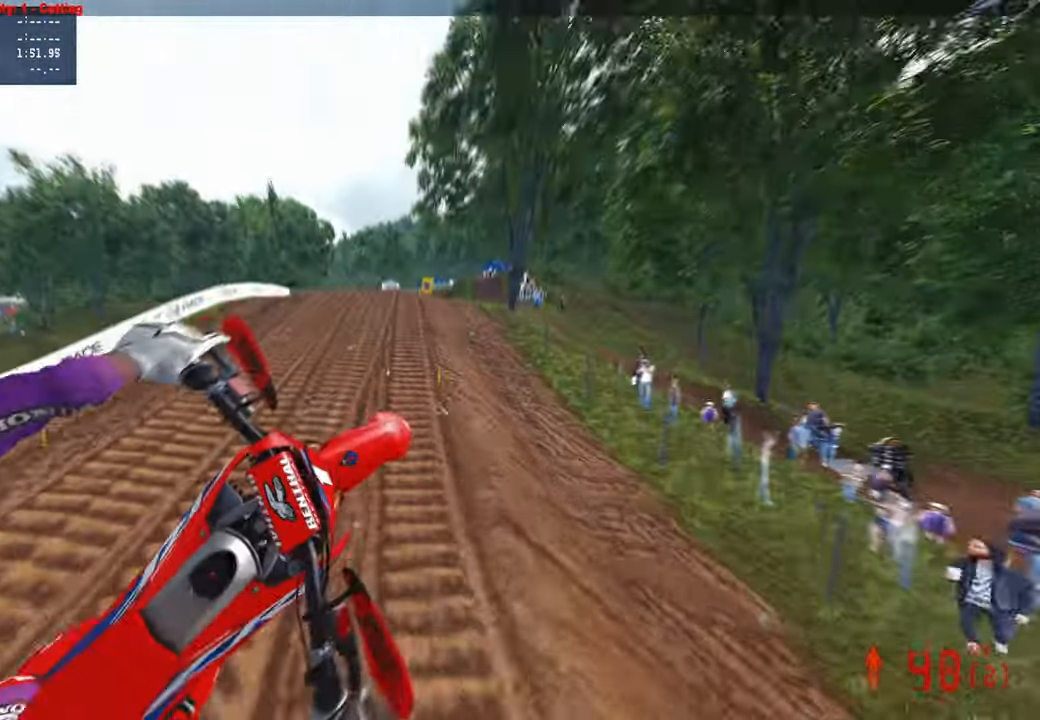
{"buttons": ["R2"], "left_stick": "up-left", "right_stick": "up-right", "events": []}
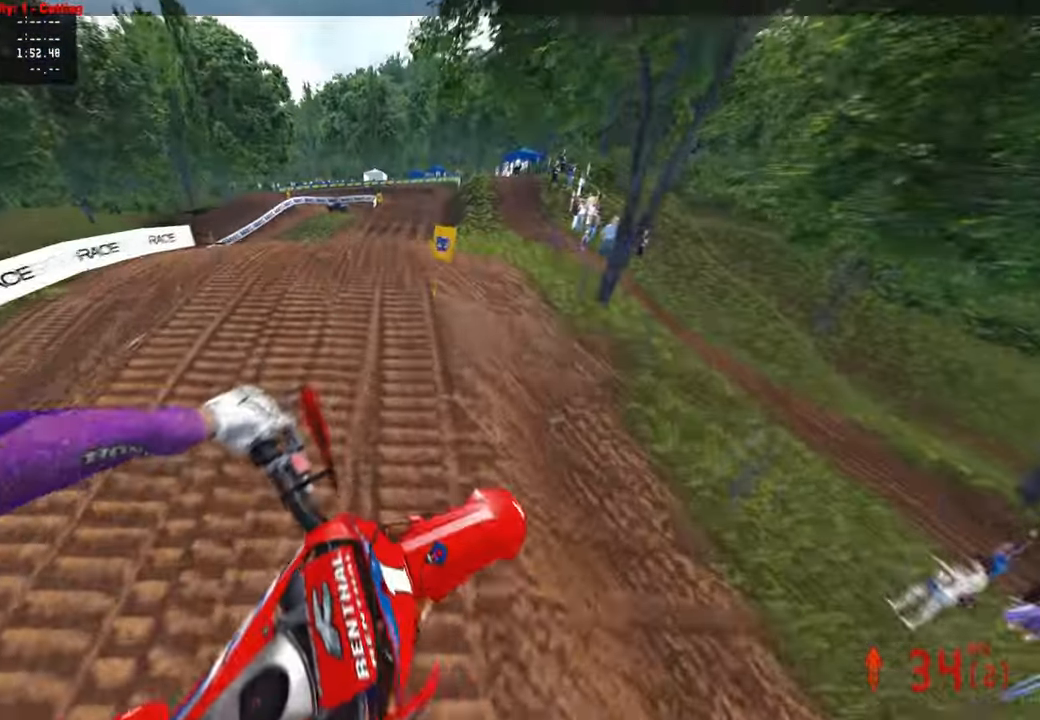
{"buttons": ["R2"], "left_stick": "up", "right_stick": "center", "events": [[34, "left_stick", "up"], [450, "right_stick", "center"]]}
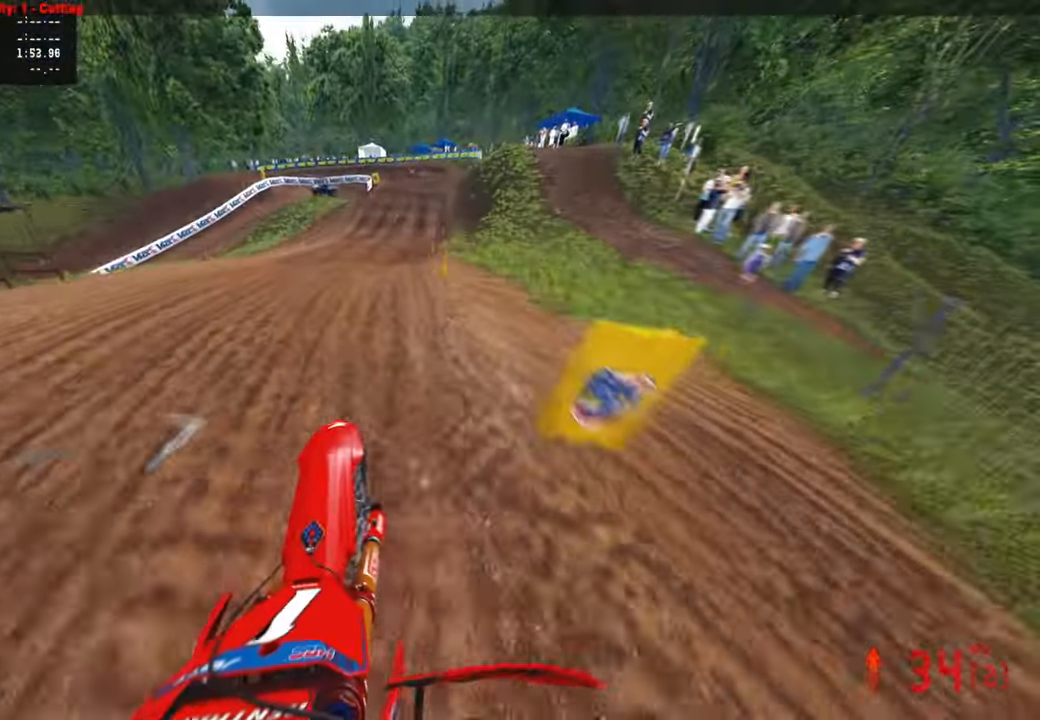
{"buttons": ["R2"], "left_stick": "up-left", "right_stick": "up", "events": [[150, "right_stick", "up"], [367, "left_stick", "up-left"]]}
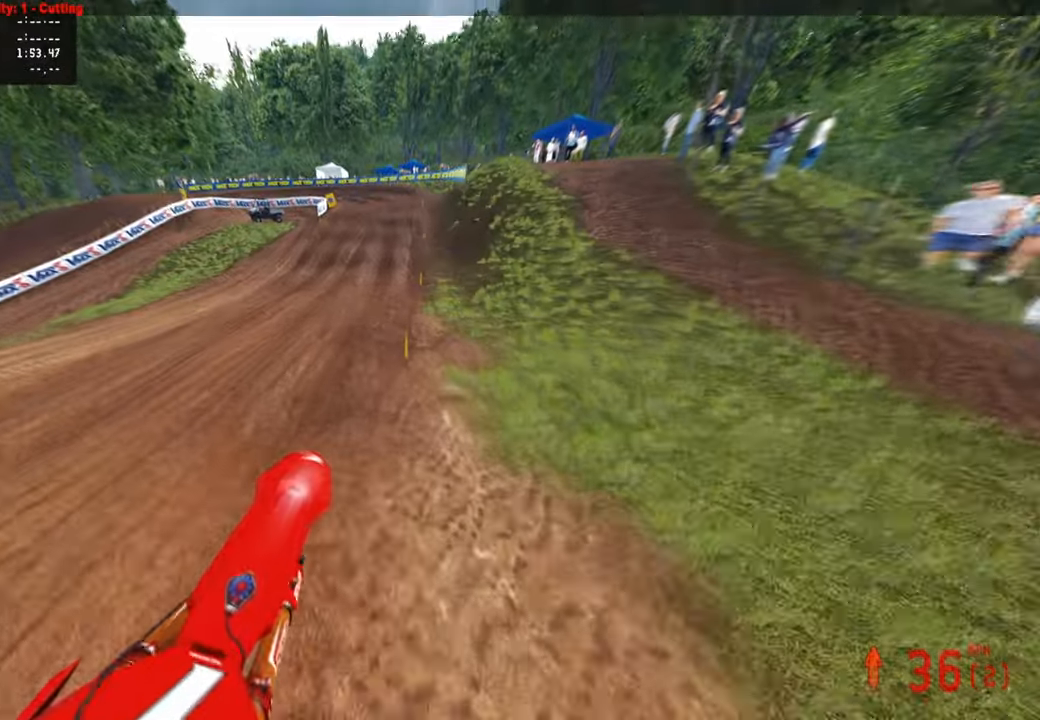
{"buttons": ["R2"], "left_stick": "up-left", "right_stick": "up-right", "events": [[34, "R1", "down"], [84, "right_stick", "up-right"], [150, "R1", "up"]]}
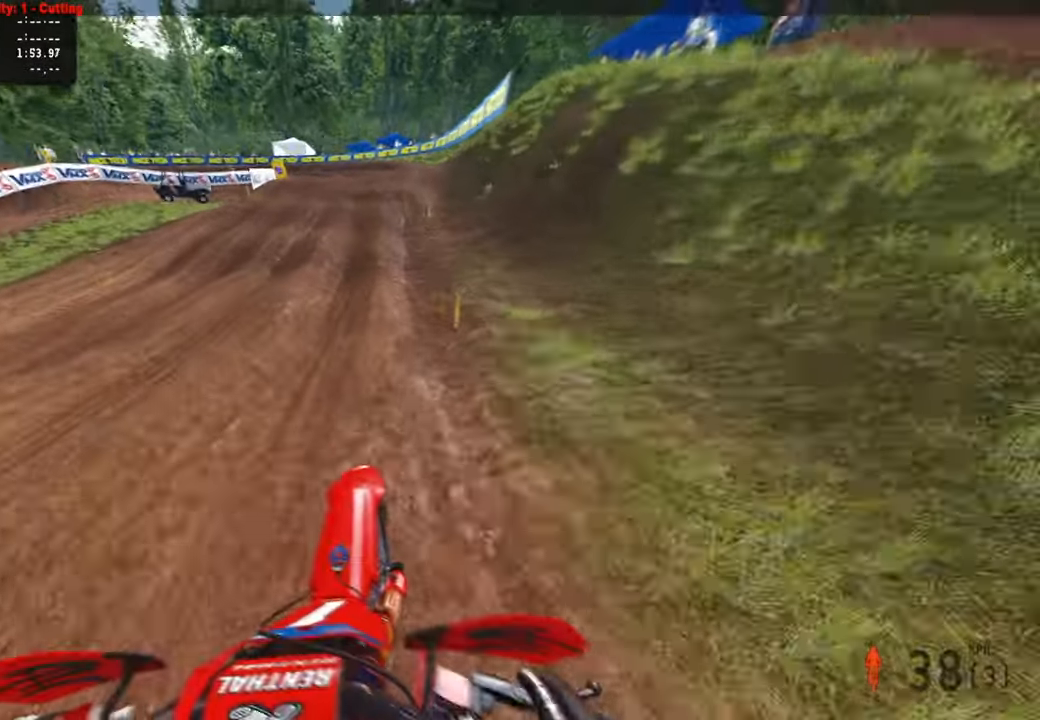
{"buttons": ["R2"], "left_stick": "up", "right_stick": "center", "events": [[50, "left_stick", "up"], [500, "right_stick", "center"]]}
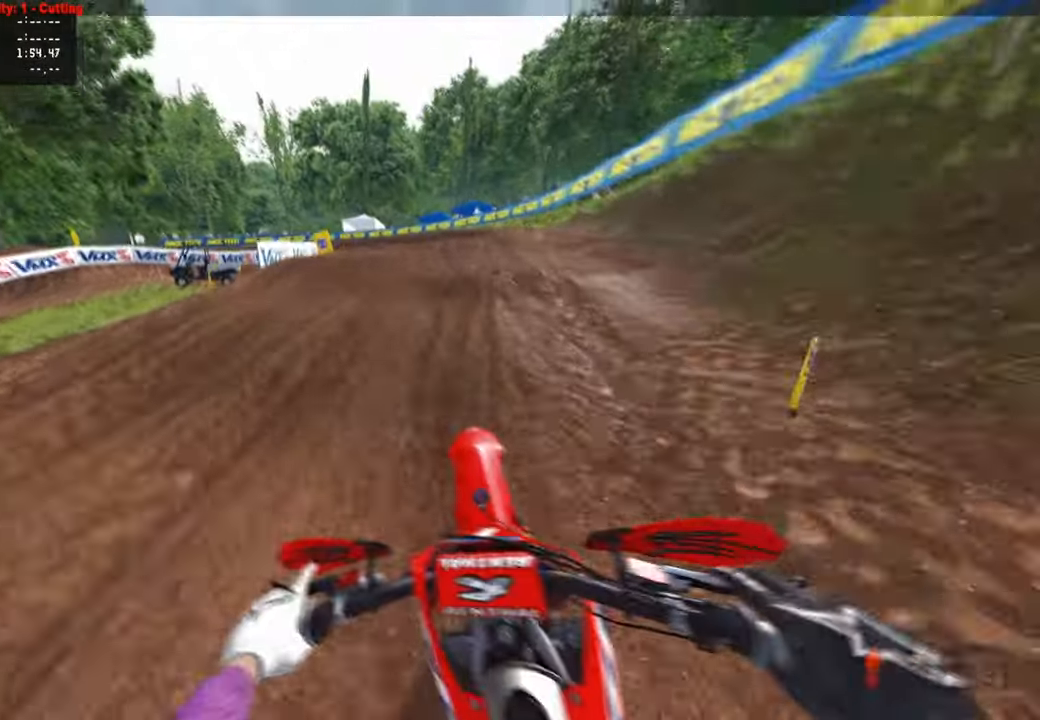
{"buttons": ["R2"], "left_stick": "up-left", "right_stick": "up-right", "events": [[17, "R2", "up"], [50, "L1", "down"], [67, "left_stick", "up-left"], [134, "L1", "up"], [200, "right_stick", "up-right"], [284, "R2", "down"], [417, "R2", "up"], [467, "R2", "down"]]}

★ ★ ★ ★ ★

The entries above are to be retyped exactly, with each picture left out.

**Solution to this problem:**
{"buttons": ["R2"], "left_stick": "up-left", "right_stick": "up-right", "events": []}
{"buttons": ["R2"], "left_stick": "up", "right_stick": "center", "events": [[34, "left_stick", "up"], [450, "right_stick", "center"]]}
{"buttons": ["R2"], "left_stick": "up-left", "right_stick": "up", "events": [[150, "right_stick", "up"], [367, "left_stick", "up-left"]]}
{"buttons": ["R2"], "left_stick": "up-left", "right_stick": "up-right", "events": [[34, "R1", "down"], [84, "right_stick", "up-right"], [150, "R1", "up"]]}
{"buttons": ["R2"], "left_stick": "up", "right_stick": "center", "events": [[50, "left_stick", "up"], [500, "right_stick", "center"]]}
{"buttons": ["R2"], "left_stick": "up-left", "right_stick": "up-right", "events": [[17, "R2", "up"], [50, "L1", "down"], [67, "left_stick", "up-left"], [134, "L1", "up"], [200, "right_stick", "up-right"], [284, "R2", "down"], [417, "R2", "up"], [467, "R2", "down"]]}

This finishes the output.